In Conversation with Fabio Parasecoli
“My sense of self is the result of all my experiences over time. I’m turning 60 next month. I feel I’m still growing and changing. When I was younger, I thought when you get in your 40s and your 50s, … you know who you are and what you want to be. [But now] I feel entitled to change and have new experiences, try new things. ”
Fabio Parasecoli is a Roman food academic currently teaching at NYU Steinhardt. Multifaceted and a person of many interests, he focuses on food, culture, and politics. He was my professor for Agricultural Globalization and Food in Film. Having grown up in Rome, studied Chinese History in Beijing University and Agriculture in Germany, and lived in various countries at different points in his career, it is an understatement to say that he is incredibly worldly.
As an aspiring food writer who is also deeply interested in the politics of food around the entire world, it was my honor to speak with Fabio and hear his story directly from him.
Q: You have had the opportunity to live in many different places. What led you to pursue each opportunity?
A: My background is quite varied. I could say I’ve had several careers. I had the fundamental sort of desire to do—what I like to do.
Q: You’ve lived in so many different places—how has your experience been different in each place as a Roman immigrant?
A: From a flavor point of view, I was exposed to new things all the time. I remember the first time I ate fish in a banana leaf in the countryside of Cambodia. My head just exploded. … Or the first time I had chiles en nogada in Puebla, Mexico. Another explosion. … Every place taught me new ingredients, new flavors, and different ways of thinking about food. Wherever I went, I tried to understand the life of the people through food.
My grandmother’s family had moved [to the US] in the 30s. … They invited me for a family meal in Delaware. I met 60 aunts and cousins I had never seen in my life and they prepared an Italian meal. I could not recognize the food that was there… Over time, I learned how to appreciate Italian American cuisine as its own cuisine, [one that’s] related to Italian cuisine, but in 150 years, developed differently.
Living here for 26 years, I [haven’t] become any less Roman.
Q: You mentioned that you’re more comfortable traveling to all these places because of all the languages you speak, read, and write. What was your process in learning them, and what compels you to learn them? How did it change your ability to interact with people?
A: I learned English in school. I thought it was important to learn [Spanish and French] to travel around the world. I started studying Chinese and Japanese and [moved] to China for two years to improve it. As a journalist, I started traveling a lot in the Middle East and in Southeast Asia, [and] decided to learn Arabic and Vietnamese. I learned Portuguese because I was in love with Brazilian music, and still am. In my 50s, I decided to start this project in Poland. It was ethnographic and I felt I needed to have access to the language, to read material and speak with people. Speaking different languages shows to people from other places that you’re making an effort to communicate with them. You have a better sense of what goes around on you.

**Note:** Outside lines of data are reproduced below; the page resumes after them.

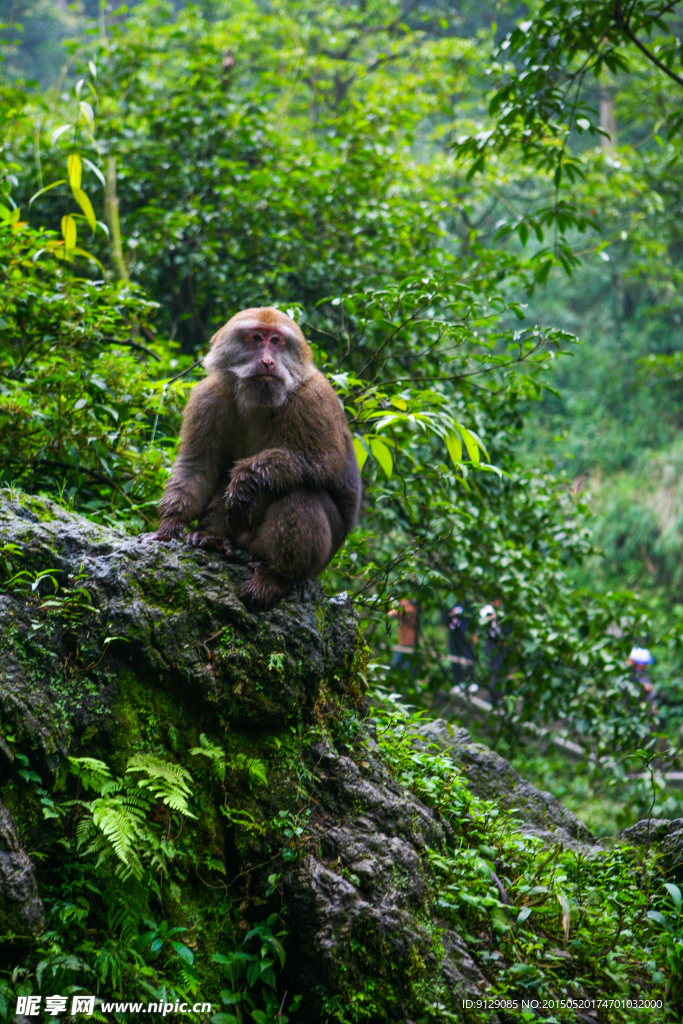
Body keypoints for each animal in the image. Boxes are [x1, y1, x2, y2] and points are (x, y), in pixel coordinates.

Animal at [149, 303, 362, 606]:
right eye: (257, 338)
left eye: (276, 341)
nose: (268, 362)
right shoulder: (207, 398)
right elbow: (197, 464)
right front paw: (168, 527)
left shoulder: (313, 400)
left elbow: (327, 464)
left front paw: (246, 476)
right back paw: (213, 537)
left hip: (314, 558)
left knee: (301, 495)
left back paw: (276, 578)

Q: I wanted to talk about your sense of self expression. Starting from your fashion sense, to your social media presence, to your queer identity, to your politics. You’re bold and open. What constitutes your sense of self?

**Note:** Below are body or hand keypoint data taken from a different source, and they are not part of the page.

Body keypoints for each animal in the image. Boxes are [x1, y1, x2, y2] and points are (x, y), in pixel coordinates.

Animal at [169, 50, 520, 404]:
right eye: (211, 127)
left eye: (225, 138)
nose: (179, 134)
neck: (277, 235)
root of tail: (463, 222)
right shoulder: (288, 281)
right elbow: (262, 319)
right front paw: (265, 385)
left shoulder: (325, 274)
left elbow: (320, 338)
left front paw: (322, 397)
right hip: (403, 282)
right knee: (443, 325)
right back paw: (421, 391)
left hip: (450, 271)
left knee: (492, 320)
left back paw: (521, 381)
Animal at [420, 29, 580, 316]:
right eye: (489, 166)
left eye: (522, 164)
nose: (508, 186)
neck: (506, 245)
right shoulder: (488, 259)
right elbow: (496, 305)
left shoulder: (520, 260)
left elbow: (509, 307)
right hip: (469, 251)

A: My sense of self is the result of all my experiences over time. I’m turning 60 next month. I feel I’m still growing and changing. When I was younger, I thought when you get in your 40s and your 50s, … you know who you are and what you want to be. [But now] I feel entitled to change and have new experiences, try new things.
Now I’m trying different ways of writing. At the nice age of 60, I think it’s time to move more toward writing something accessible to the general public.

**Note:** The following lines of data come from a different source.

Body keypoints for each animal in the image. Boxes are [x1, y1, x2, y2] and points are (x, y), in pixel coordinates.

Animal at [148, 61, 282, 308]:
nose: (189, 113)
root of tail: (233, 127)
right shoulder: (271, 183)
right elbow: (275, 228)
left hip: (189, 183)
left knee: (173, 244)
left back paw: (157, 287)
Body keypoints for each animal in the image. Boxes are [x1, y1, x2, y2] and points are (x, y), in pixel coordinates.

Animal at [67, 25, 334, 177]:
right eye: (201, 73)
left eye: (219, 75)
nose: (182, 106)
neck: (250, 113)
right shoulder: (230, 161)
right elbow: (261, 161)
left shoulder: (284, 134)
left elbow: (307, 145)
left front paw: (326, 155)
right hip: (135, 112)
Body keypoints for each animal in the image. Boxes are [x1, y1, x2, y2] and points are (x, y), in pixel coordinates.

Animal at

Q: I have found that you have a very informed sense of politics. What life experiences have informed your politics and led you to write the books that you have?
A: My political view has been shaped by my life experiences. Growing up in Italy in the 70s and 80s, students were all leftist, and you have certain ideas. Then you go and live in a socialist place and … become a little bit more realistic and cynical. I went to Cambodia in the 90s and saw the devastation brought by the Vietnam War, the presence of Americans. I spent a week with the guerrillas in Burma and saw how difficult it was for them to get food. These experiences left me with the central belief that we have to strive towards a more fair, and just world, not just society. Each society cannot develop in isolation; it’s impossible. It’s important to follow what happens [worldwide]
In my book, Gastronativism, I wanted to show how food can be used to create divisions between us and them, between who belongs to the community and who doesn’t. It’s been shaped by this sense that we need to strive towards justice, but also look at that in the context of what happens in other places.
Now I’m very happy to be able to work towards projects that are much more political in that sense. I’m working on the idea of a book on food as a weapon of war. Hopefully, after all these years, I can bring back my experience and background in political science and journalism and sort of fuse it with my experiences as a food writer and a food scholar. Everything seems to be coming together, serendipitously.
Q: Do you think your presence as a food media person is political or is rooted in politics?
A: That’s the way I look at food. Of course, I love food. I love cooking. I love talking about food. But at the same time, I cannot set aside what food means in other environments.